Nelly's Hospital 3/6
The third part of the forty-third tale from Stories of Boys and Girls
“Not a bit; but it shall, if you and Mamma like to help me. I want four long bits of cane, a square of white cloth, some pieces of thin wood, and the gum-pot,” said Will, sitting up to examine the little cart, feeling like a boy again, as he took out his knife and began to whittle.
Upstairs and downstairs ran Nelly till all necessary materials were collected, and almost breathlessly she watched her brother arch the canes over the cart, cover them with the cloth, and fit in an upper shelf of small compartments, each lined with cotton wool to serve as beds for wounded insects, lest they should hurt one another or jostle out. The lower part was left free for any larger creatures which Nelly might find. Among her toys she had a tiny cask which only needed a peg to be water-tight: this was filled and fitted in before, because, as the small sufferers needed no seats, there was no place for it behind, and, as Nelly was both horse and driver, it was more convenient in front. On each side of it stood a box of stores. In one were minute rollers, as bandages are called, a few bottles not yet filled, and a wee doll’s jar of cold-cream, because Nelly could not feel that her outfit was complete without a medicine-chest. The other box was full of crumbs, bits of sugar, bird-seed, and grains of wheat and corn, lest any famished stranger should die for want of food before she got it home. Then Mamma painted “U. S. San. Com.” in bright letters on the cover, and Nelly received her charitable plaything with a long sigh of satisfaction.
“Nine o’clock already! Bless me, what a short evening this has been!” exclaimed Will, as Nelly came to give him her good-night kiss.
“And such a happy one,” she answered. “Thank you very, very much, dear Will. I only wish my little ambulance was big enough for you to go in—I’d so like to give you the first ride.”
“Nothing I should like better, if it were possible, though I’ve a prejudice against ambulances in general. But, as I cannot ride, I’ll try and hop out to your hospital tomorrow, and see how you get on,”—which was a great deal for Captain Will to say, because he had been too listless to leave his sofa for several days.
That promise sent Nelly happily away to bed, only stopping to pop her head out of the window to see if it was likely to be a fair day tomorrow, and to tell Tony about the new plan as he passed below.
“Where shall you go to look for your first load of sick folks, miss?” he asked.
“All round the garden first, then through the grove, and home across the brook. Do you think I can find any patients so?” said Nelly.
“I know you will. Good-night, miss,” and Tony walked away with a merry look on his face, that Nelly would not have understood if she had seen it.
Up rose the sun bright and early, and up rose Nurse Nelly almost as early and as bright. Breakfast was taken in a great hurry, and before the dew was off the grass this branch of the S. C. was all astir. Papa, Mamma, big brother and baby sister, men and maids, all looked out to see the funny little ambulance depart, and nowhere in all the summer fields was there a happier child than Nelly, as she went smiling down the garden path, where tall flowers kissed her as she passed, and every blithe bird seemed singing a “Good speed.”
“How I wonder what I shall find first,” she thought, looking sharply on all sides as she went. Crickets chirped, grasshoppers leaped, ants worked busily at their subterranean houses, spiders spun shining webs from twig to twig, bees were coming for their bags of gold, and butterflies had just begun their holiday. A large white one alighted on the top of the ambulance, walked over the inscription as if spelling it letter by letter, then floated away from flower to flower, like one carrying the good news far and wide.
“Now every one will know about the hospital, and be glad to see me coming,” thought Nelly.

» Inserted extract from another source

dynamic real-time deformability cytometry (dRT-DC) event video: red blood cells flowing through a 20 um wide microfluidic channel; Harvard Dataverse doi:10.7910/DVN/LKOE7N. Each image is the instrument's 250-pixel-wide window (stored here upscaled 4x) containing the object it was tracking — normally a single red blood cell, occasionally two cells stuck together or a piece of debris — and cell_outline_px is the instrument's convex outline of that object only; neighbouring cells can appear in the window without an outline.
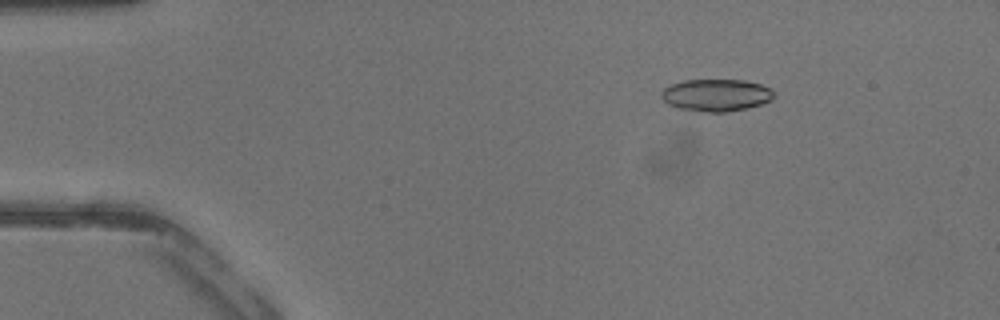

And indeed it seemed so, for just then a blackbird, sitting on the garden wall, burst out with a song full of musical joy, Nelly’s kitten came running after to stare at the wagon and rub her soft side against it, a bright-eyed toad looked out from his cool bower among the lily-leaves, and at that minute Nelly found her first patient. In one of the dewy cobwebs hanging from a shrub near by, sat a fat black and yellow spider, watching a fly whose delicate wings were just caught in the net. The poor fly buzzed pitifully, and struggled so hard that the whole web shook; but the more he struggled, the more he entangled himself, and the fierce spider was preparing to descend that it might weave a shroud about its prey, when a little finger broke the threads and lifted the fly safely into the palm of a hand, where he lay faintly humming his thanks.